“リッター22km”走る「コンパクトカー」が魅力的! 全長3.6mの軽より“ちょっと大きい”ボディに999cc「直3」エンジン搭載! 100万円以下で狙えるVW「up!」どんなモデル?
昨今、クルマの価格高騰が続く中、手頃な価格で日々の足となるクルマを探すのは難しくなっています。そんな中、予算「100万円以下」で狙えて、維持費も安い魅力的な輸入車が中古車市場に存在します。それが“フォルクスワーゲン最小”のコンパクトハッチバック「up!」です。すでに販売終了となったこのモデル、はたしてどのような選択肢なのでしょうか。
VWの“小さな巨人”が100万円以下に
クルマの価格が高騰する昨今、日々の買い物や通勤で気兼ねなく使える「手頃で経済的なクルマ」の需要は高まるばかりです。そんな中、中古車市場で「100万円以下」という予算で手に入る魅力的な輸入コンパクトカーが存在します。
それが、“VW最小”のハッチバックであるフォルクスワーゲン「up!(アップ!)」です。
Up!は、2006年まで販売されていた「ルポ」の後継として2011年に欧州でデビューし、日本では2012年10月に発売されたAセグメントのコンパクトハッチバックです。コンパクトながらVWらしい剛性感のある走りと質感を凝縮したモデルとして人気を集めました。なお、日本では2020年2月に販売を終了しており、現在は中古車でのみ入手できます。
100万円以下で買える最も新しい年式としてオススメなのが、2017〜2019年式です。
これは2012年のデビュー以来初となる2017年4月のマイナーチェンジで登場した後期型にあたり、フロントバンパーやヘッドライトの意匠変更、新デザインのリアコンビネーションランプなどにより、よりシャープな印象に進化しています。全長は前後バンパーの変更により65mm伸びて3610mmとなりました。
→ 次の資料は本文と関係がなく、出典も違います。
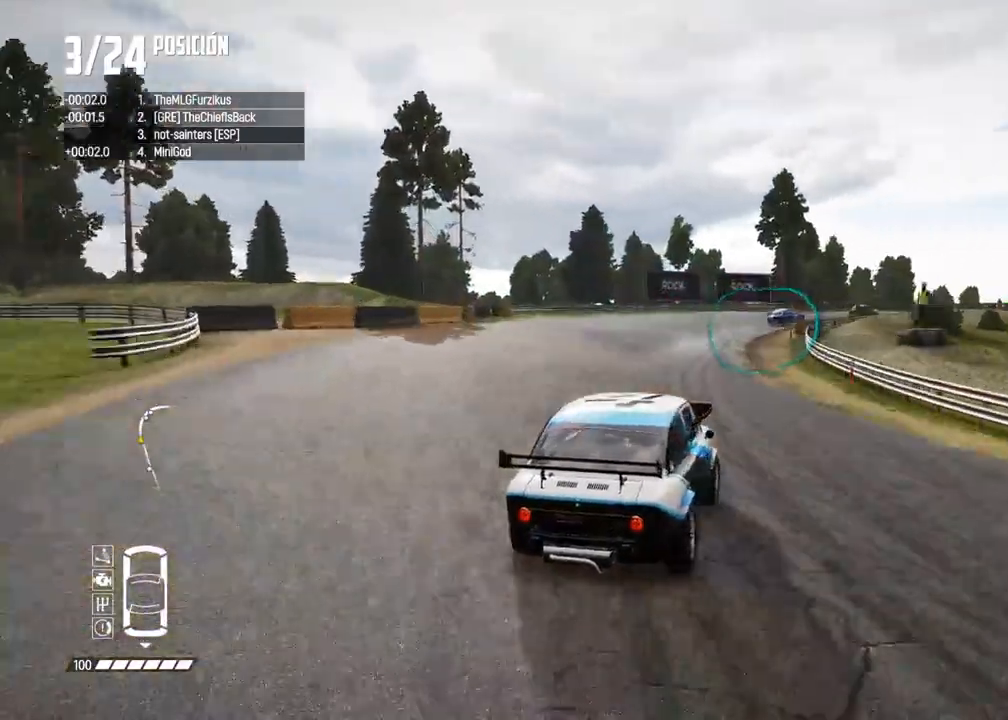
{"buttons": ["R2"], "left_stick": "right", "right_stick": "center", "events": [[33, "left_stick", "center"], [117, "left_stick", "right"], [267, "left_stick", "center"], [400, "left_stick", "right"]]}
インテリアは、新技術のIML(インモールドラベリング)を採用したダッシュパッドで上質感を高め、ボディカラーに連動したカラーコーディネーションが個性を演出しています。

ボディサイズは全長3610mm×全幅1650mm×全高1495mm、ホイールベースは2420mm、車重はわずか950kgです。日本の軽自動車規格(全長3400mm以下×全幅1480mm以下)と比較すると少しだけ大きい程度のサイズ感で、都市部や狭い路地での取り回しは抜群です。
それでいて、荷室容量は251〜951リットルと、このサイズとしては非常に実用的な積載性を確保しています。
パワートレインは999cc直列3気筒DOHCエンジンを搭載し、最高出力75ps・最大トルク95Nmを発揮します。5速ASG(シングルクラッチ式自動変速機)との組み合わせにより、JC08モード燃費は22.0km/Lを達成。ハイオク仕様ではあるものの、実燃費でも15〜16km/L程度を発揮する経済性の高さが魅力です。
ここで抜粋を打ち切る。